**EXTRACT PROVIDED**
——

Posts about Notions

A different horse's gripping hand

Virtual graphs, virtual networks, connectivity expressed by derived relationships rather than represented directly… I last wrestled with these concepts in Corrupt Beneficence. In this post I’m waving an 18xx/route-building stick at them. The following discusses a possible mechanical representation of the operational side of 18xx as a card game.

Imagine cards. There are cards which simply represent railroad track and cards which represent revenue locations (cities and towns). Some revenue locations are also the home stations of various companies. Thus, for instance, the NYC card might also be the home station of the NYNH&H.

The director of a company, say the B&O, would have a card before them for Baltimore. On the Baltimore card they’d place a token for the B&O’s (home) station. Other revenue locations (non-home stations) would have spaces for companies to place stations ala the normal model. If player were running a different company than the B&O, they would have a different card of a different revenue location for that company’s home station if enough cards for that revenue location exist in the game

During the course of the game the B&O president would place track cards adjacent to the revenue location. Cards could be placed on each of the four sides (perhaps limited by game phase), forming a stack or route leading away from that location. The president might also place revenue locations at the ends of such stacks, assuming that the stack contains enough cards to satisfy that revenue location (eg the Lancaster card might require 3 track cards before it can be connected/placed).

And this is where the network enters. There are multiple copies of the revenue location cards. Thus for instance, the B&O may place track from Baltimore to Lancaster and thence to Chicago. Meanwhile another, say the C&O places track to NYC, and then Chicago and thence Scranton. There would be two Chicago cards, one on the B&O’s network, and one on the C&O’s network. Indeed a company might have the same revenue location on several of the routes that fan out from the edges of its home station.

This is where the network enters. All those repeated Chicago cards are the same location. Thus in the above example the B&O might run a train from Baltimore -> Lancaster -> Chicago (transitioning to the C&O’s network) -> NYC -> Scranton. In fact a route might transition across several different company networks as they connect shared cities into their routes. And in the above example the B&O might drop a token in Chicago (and thus on all the Chicago cards), thus allowing them to run trains out of every route in every company’s stack that contains Chicago. As companies acquire tokens in other company’s networks, they might also place track and revenue locations directly on those networks (where visible from their tokens) instead of onto the networks directly attached to their home stations. A virtual implied network, all build from cards!

Time's sweet paradox

To some degree games may be classified as reactive and predictive. it all depends on where the players act in relation to the progression of time in the game. In reactive games events occur in the game and the players respond. They may have prepared for such an event in advance, but their response is purely reactive when it occurs. In predictive games player act ahead of the game time, they make choices so that when/if certain matters should come true they are ready and (ideally) don’t even need to react. This is perhaps not a stunning insight, but it got me to thinking, What about a game in which the players are never in present time, a game in which the players exclusively operate in the future, both short and long term? What if players can only operate within the bounds of an increasingly uncertain future?

Imagine a planning game, perhaps a logistics game of some sort. Possible actions are arranged in a stack, perhaps represented by cards or tiles. The bottom action is NOW (ie present time) in the game sense. The bottom action card will be performed on this game turn, either by a player or by the game itself in some autonomous fashion or interpretation. When an action is performed it is discarded or perhaps recycled.

——

**THE DATA**
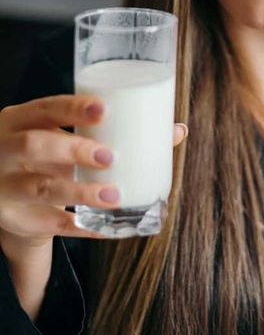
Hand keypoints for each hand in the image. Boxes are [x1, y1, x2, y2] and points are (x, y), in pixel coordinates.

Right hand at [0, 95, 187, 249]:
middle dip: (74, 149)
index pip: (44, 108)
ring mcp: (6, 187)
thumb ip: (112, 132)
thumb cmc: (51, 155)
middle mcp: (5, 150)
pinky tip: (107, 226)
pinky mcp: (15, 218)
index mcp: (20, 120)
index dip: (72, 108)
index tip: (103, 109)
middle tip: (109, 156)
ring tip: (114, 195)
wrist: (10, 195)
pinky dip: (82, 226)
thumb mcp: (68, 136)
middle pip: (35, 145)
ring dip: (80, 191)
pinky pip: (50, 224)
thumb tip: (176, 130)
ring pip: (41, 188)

——

**USING THE INFORMATION**
1) Answer these questions from the game-design posts:
(a) How many track cards might the Lancaster card require before it can be connected or placed?
(b) On how many sides of a revenue location could track cards be placed?
(c) In the imagined planning game, what does the bottom action in the stack stand for?
2) Duplicate the stretch of the game-design posts from "Virtual graphs, virtual" through "of the NYNH&H.".

**EXERCISE RESPONSES**
1)
(a) 3 track cards.
(b) Four sides.
(c) NOW, meaning present time in the game sense.

2)
Virtual graphs, virtual networks, connectivity expressed by derived relationships rather than represented directly… I last wrestled with these concepts in Corrupt Beneficence. In this post I’m waving an 18xx/route-building stick at them. The following discusses a possible mechanical representation of the operational side of 18xx as a card game.

Imagine cards. There are cards which simply represent railroad track and cards which represent revenue locations (cities and towns). Some revenue locations are also the home stations of various companies. Thus, for instance, the NYC card might also be the home station of the NYNH&H.